O diabo da inteligência!
Nunca deixei que extravasasse em mim quem sou
Nunca perdi o limite ou a paciência
Nem nunca provei o gosto de sangue do amor
Digo mais "não" que "sim"
Mas não digo com razão
E sou comedida, católica, sorriso amarelado, temente à Deus
Não sei o que é de fato a vida
Mas prefiro assim
Viver o morno dela
É melhor que congelar ou se queimar
Sim, meus braços já foram mais abertos
Mas não podiam proteger, afagar, ou acalentar
Agora eles estão cerrados
E o claro-escuro do mundo não quer mais me abraçar
A isso agradeço os arcanjos, anjos e a todos os santos de
todas as capelas, catedrais, igrejas, templos, o que quer que seja
Por terem feito o diabo da inteligência
E o demônio da consciência
Saírem de mim, foi difícil, sim, isso foi
Saí como peregrina, decidida a me redimir
Dos impulsos impuros, anseios insanos
Ou seja, das coisas que todo mundo gosta de fazer
Fui caminhando lenta
Batendo de igreja a igreja pedindo o perdão de Deus
Deus, tenha piedade! sei que pequei!
Mas ele parecia não me ouvir! E eu de tanto ouvir padre,
Coroinha, missa do galo, de sétimo dia, choro de viúva, de
Neném em batizado, achei graça e agora acho que é isso que é Deus!

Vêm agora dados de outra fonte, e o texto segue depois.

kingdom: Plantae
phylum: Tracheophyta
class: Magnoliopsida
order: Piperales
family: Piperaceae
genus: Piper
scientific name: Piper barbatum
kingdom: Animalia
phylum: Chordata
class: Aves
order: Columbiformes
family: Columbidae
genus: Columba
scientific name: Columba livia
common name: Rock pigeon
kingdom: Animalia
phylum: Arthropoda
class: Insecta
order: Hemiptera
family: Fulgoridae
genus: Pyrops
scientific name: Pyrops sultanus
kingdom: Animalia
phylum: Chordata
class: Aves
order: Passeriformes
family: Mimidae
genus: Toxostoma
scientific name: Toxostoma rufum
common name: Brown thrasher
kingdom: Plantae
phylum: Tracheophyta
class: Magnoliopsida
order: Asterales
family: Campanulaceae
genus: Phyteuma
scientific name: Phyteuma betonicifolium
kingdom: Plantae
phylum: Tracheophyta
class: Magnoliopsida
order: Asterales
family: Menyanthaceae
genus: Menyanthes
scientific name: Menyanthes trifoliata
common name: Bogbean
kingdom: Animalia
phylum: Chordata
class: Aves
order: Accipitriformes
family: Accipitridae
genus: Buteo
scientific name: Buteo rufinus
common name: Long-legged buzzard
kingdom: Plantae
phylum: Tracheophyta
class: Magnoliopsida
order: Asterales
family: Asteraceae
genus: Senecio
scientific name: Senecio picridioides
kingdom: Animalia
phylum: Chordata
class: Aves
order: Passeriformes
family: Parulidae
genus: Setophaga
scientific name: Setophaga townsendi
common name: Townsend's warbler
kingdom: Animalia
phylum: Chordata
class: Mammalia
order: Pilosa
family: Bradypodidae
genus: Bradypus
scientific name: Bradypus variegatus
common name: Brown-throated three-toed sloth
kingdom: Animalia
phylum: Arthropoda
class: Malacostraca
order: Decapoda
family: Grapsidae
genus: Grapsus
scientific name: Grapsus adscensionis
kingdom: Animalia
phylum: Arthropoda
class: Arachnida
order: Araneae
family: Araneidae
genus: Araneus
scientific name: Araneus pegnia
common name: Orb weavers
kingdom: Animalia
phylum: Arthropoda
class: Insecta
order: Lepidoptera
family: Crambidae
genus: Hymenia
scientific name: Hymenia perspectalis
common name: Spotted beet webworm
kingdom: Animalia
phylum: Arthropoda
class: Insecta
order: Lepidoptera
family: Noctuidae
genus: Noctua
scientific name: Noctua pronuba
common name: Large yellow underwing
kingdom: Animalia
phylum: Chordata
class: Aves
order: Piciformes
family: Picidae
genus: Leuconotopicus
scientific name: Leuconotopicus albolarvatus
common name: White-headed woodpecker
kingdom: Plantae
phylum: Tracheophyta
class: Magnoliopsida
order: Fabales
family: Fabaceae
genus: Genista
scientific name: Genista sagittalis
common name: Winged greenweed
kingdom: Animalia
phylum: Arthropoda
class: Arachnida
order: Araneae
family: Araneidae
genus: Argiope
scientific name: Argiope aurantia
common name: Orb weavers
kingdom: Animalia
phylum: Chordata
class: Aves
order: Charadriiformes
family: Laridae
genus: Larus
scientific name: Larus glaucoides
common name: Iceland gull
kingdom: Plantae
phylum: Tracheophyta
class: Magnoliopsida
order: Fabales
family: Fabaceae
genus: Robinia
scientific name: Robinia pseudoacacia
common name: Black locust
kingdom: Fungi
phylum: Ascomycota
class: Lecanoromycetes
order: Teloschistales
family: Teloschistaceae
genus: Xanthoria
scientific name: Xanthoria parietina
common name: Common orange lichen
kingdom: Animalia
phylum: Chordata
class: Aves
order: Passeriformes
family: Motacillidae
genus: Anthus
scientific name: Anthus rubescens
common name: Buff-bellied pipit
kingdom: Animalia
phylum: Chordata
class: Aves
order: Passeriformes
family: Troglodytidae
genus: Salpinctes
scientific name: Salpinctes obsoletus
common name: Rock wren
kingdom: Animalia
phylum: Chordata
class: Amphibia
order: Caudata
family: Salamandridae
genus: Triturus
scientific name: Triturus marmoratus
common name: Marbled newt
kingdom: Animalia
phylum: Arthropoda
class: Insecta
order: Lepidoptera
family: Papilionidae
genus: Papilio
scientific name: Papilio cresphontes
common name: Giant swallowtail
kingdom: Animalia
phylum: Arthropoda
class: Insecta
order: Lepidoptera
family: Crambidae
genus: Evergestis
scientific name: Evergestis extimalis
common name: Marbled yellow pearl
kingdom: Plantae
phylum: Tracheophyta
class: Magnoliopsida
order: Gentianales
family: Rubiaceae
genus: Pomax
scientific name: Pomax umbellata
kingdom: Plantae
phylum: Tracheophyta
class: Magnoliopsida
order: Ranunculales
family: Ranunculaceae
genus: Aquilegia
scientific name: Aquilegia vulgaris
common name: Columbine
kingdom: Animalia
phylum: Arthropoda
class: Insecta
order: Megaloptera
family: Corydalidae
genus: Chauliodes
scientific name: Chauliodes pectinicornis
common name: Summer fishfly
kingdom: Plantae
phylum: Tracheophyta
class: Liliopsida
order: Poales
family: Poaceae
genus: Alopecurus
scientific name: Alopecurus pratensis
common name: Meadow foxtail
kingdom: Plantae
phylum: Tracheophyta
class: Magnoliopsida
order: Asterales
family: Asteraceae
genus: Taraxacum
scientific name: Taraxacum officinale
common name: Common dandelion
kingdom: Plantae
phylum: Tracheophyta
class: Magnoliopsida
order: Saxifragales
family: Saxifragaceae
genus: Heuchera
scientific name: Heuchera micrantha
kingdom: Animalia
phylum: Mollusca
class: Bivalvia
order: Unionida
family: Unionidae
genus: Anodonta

Não varro a casa aos domingos e tenho um lindo altar
Flores úmidas, nada de música
E agradeço tanto a Deus
Por ter mandado embora
O diabo da inteligência - pensar é mau
E o demônio da consciência - pensar é ruim
Que vivo a sorrir com uns olhos tontos
E falo sobre os pregos
Sobre os parafusos
Falo sobre a parafina
Com as vizinhas ao pé do muro
E no fim de cada conversa
Penso no claro-escuro
Que não mais vem
Não quero existir! Digo a ele
Quero concordar com as leis divinas
Veja, são tão bonitas!
É só não pensar em nada, dizer "não" ao mundo
E "sim" ao padre, pastor, nem sei mais a quem ouço ou quem sou!
Sinto que estou quite com Deus
Menos quando penso
Por isso
Prefiro não pensar, e ir pro céu!
Tão bonito!
Céu!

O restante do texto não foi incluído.